Blogs > Cliopatria > The Cliopatria Awards

Oct 31, 2007

The Cliopatria Awards




Nominations for The Cliopatria Awards, 2007, in history blogging will open tomorrow, Thursday 1 November. They will remain open through the month. You'll be invited to submit nominations for the Best Individual Blog, Best Group Blog, Best New Blog, Best Post, Best Series of Posts, and Best Writer. Here are the winners for 2005 and 2006. The time-frame for this year's Awards is 1 December 2006 through 30 November 2007. Both Cliopatria's History Blogroll and the various history carnivals (Asian History Carnival, Biblical Studies Carnival, Carnival of Bad History, Carnivalesque, History Carnival, and Military History Carnival) are excellent sources of reference for nominations. Be sure to include both a title or name and a live link for nominations. The judges are already overworked and they'll be making their decisions during December's runup to the holiday season. The decisions will be announced in early January at the AHA convention and, shortly thereafter, here at Cliopatria.

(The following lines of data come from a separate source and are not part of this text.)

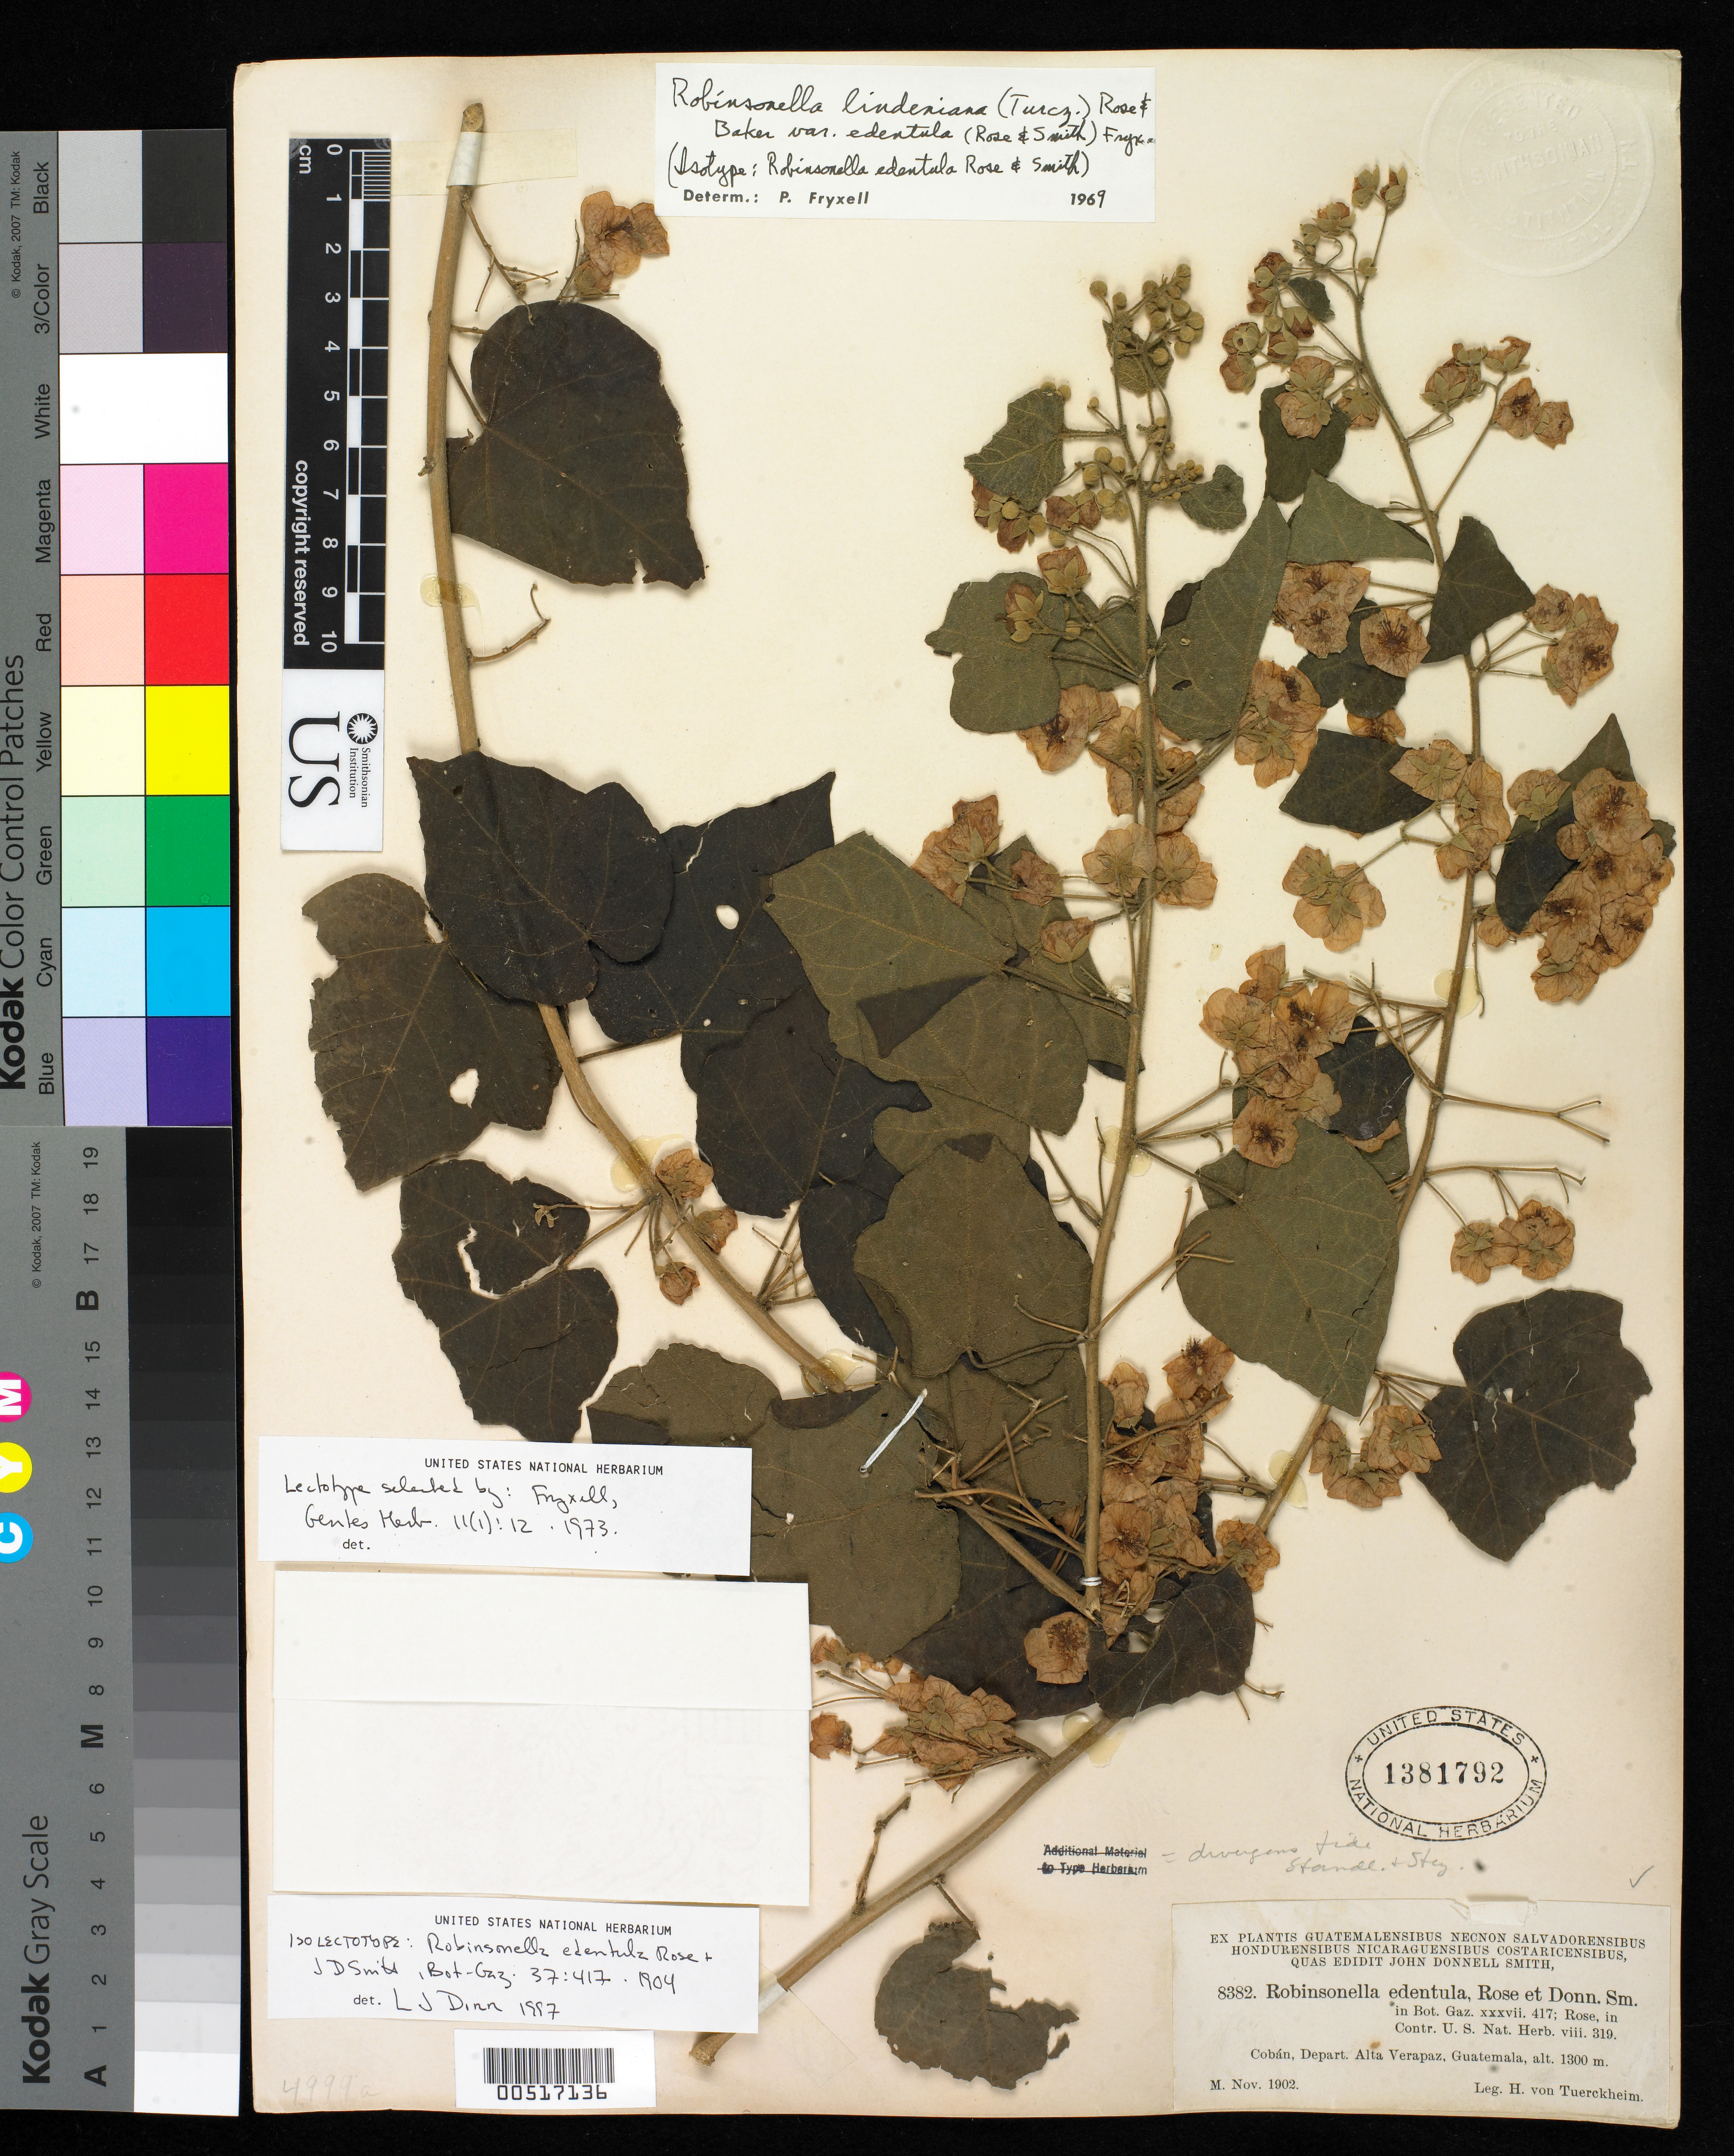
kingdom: Plantae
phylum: Tracheophyta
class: Magnoliopsida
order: Malvales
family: Malvaceae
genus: Robinsonella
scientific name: Robinsonella edentula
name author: Rose & Donn. Sm. in Donn. Sm.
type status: Isolectotype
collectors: H. von Türckheim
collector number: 8382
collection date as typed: Nov 1902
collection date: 1902-11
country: Guatemala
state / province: Alta Verapaz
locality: Coban.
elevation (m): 1300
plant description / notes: One of two sheets at US (USNH 1381791, 1381792) received ex John Donnell Smith herbarium.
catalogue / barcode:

comments powered by Disqus

More Comments:


Jeremy Young - 10/31/2007

You know, that a good point -- the instance I know of where it's been done successfully, the (now defunct) Koufax Awards, is determined strictly by a public vote, so people have to go find the comments on their own, while your judges would want to be able to look at a representative cross-section of comments.

I guess it can't be done equitably, unfortunately.


Ralph E. Luker - 10/31/2007

If I'm not mistaken, we actually have considered the possibility of doing this. The problem, which we haven't solved, is complexity. What does a nominator submit? Multiple comments from a single commenter with multiple hot links? Comments by a single commenter at multiple blogs? If a commenter does good work at multiple blogs, how can judges familiarize themselves with the context in which a comment occurs and get around to all the contexts in which the comments of all the nominees occur? I'm not sure there's a simple solution to that problem.


Jeremy Young - 10/31/2007

Not this year, but in future years, it might be nice to add a category for Best Commenter. There are some truly excellent bloggers out there who focus on responding to and improving others' work rather than on creating their own. We're all indebted to them for giving us the kind of audience every blogger dreams of -- why not honor them too?